» ACTIVITY
Needed from the data below: every line from the one with "<source format=gbr>" up to and including the one with "G04 #@! TF.SameCoordinates,Original*", repeated exactly and with nothing else.

Data extracted from a collection
◆ ◆ ◆ ◆ ◆

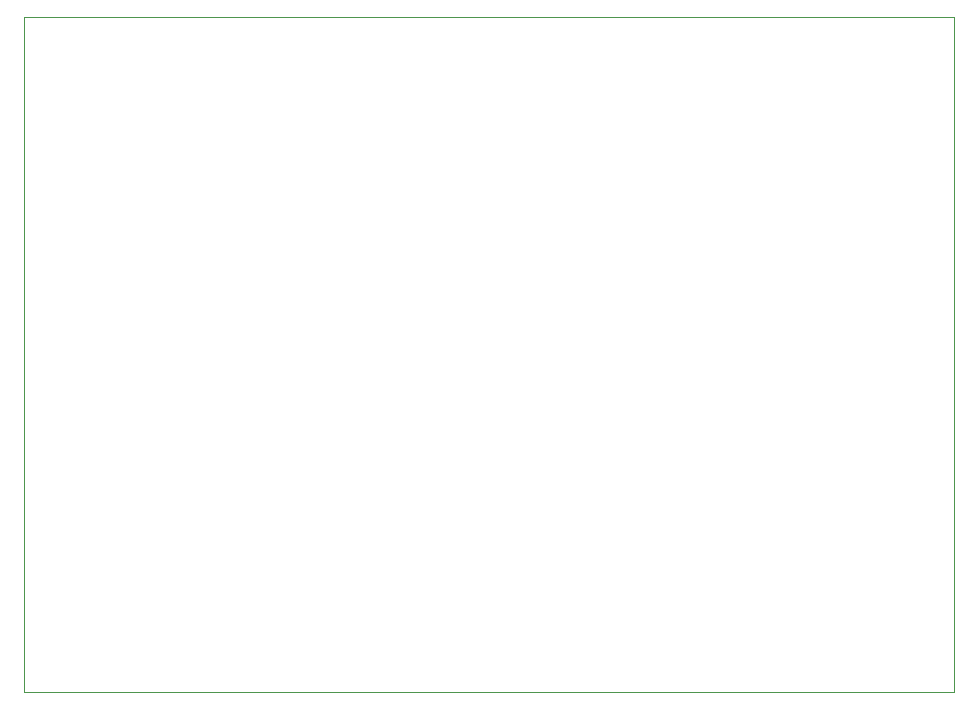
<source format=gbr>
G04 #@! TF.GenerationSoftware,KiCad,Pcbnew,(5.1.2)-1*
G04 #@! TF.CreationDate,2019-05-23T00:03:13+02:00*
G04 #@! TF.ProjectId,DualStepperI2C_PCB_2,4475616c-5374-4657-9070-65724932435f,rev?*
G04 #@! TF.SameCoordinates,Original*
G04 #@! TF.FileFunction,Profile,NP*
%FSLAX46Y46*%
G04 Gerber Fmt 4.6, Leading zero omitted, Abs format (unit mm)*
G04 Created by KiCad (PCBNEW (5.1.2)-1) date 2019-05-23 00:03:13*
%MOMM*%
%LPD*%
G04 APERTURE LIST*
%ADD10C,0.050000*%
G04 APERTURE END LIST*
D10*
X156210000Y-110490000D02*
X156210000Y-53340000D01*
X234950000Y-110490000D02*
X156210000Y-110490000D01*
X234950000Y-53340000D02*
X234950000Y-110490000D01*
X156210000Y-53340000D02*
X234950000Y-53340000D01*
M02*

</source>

◆ ◆ ◆ ◆ ◆

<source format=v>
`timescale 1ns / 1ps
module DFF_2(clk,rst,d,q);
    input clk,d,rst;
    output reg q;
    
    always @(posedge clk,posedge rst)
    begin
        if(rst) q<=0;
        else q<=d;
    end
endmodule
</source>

◆ ◆ ◆ ◆ ◆

» ANSWER FOR THE TASK
<source format=gbr>
G04 #@! TF.GenerationSoftware,KiCad,Pcbnew,(5.1.2)-1*
G04 #@! TF.CreationDate,2019-05-23T00:03:13+02:00*
G04 #@! TF.ProjectId,DualStepperI2C_PCB_2,4475616c-5374-4657-9070-65724932435f,rev?*
G04 #@! TF.SameCoordinates,Original*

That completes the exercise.